Excerpts from a dataset
_ _ _ _ _

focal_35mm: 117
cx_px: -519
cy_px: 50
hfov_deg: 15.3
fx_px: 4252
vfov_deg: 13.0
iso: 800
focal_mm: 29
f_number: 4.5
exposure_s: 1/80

_ _ _ _ _

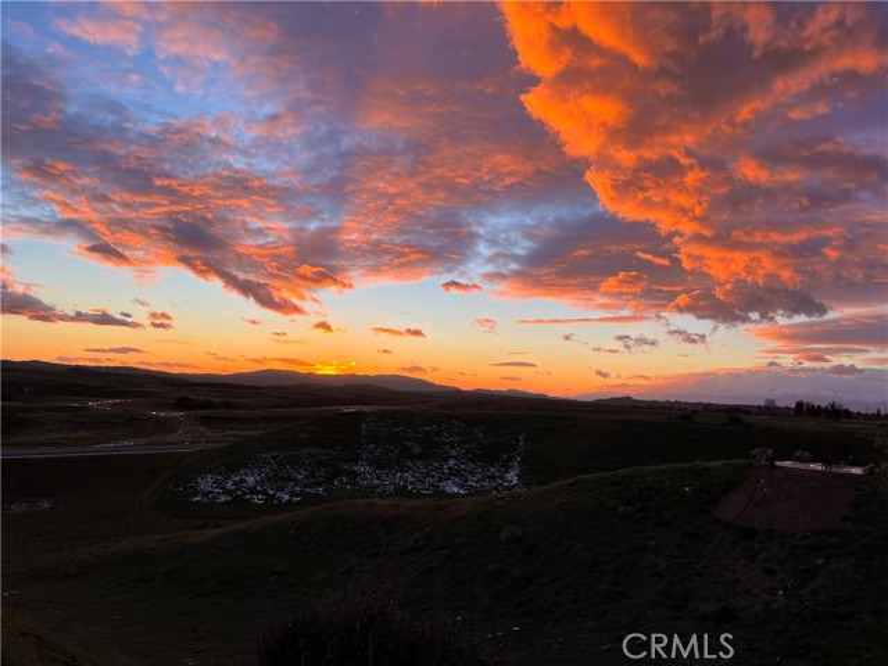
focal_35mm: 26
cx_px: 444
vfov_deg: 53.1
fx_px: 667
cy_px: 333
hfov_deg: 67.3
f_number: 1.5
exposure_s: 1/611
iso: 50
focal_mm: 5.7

_ _ _ _ _

## Prompt
Please transcribe only the lines in the records above running from the line that has "cx_px: -519" through the line that has "exposure_s: 1/80", both included, exactly as they appear.

## Result of the exercise
cx_px: -519
cy_px: 50
hfov_deg: 15.3
fx_px: 4252
vfov_deg: 13.0
iso: 800
focal_mm: 29
f_number: 4.5
exposure_s: 1/80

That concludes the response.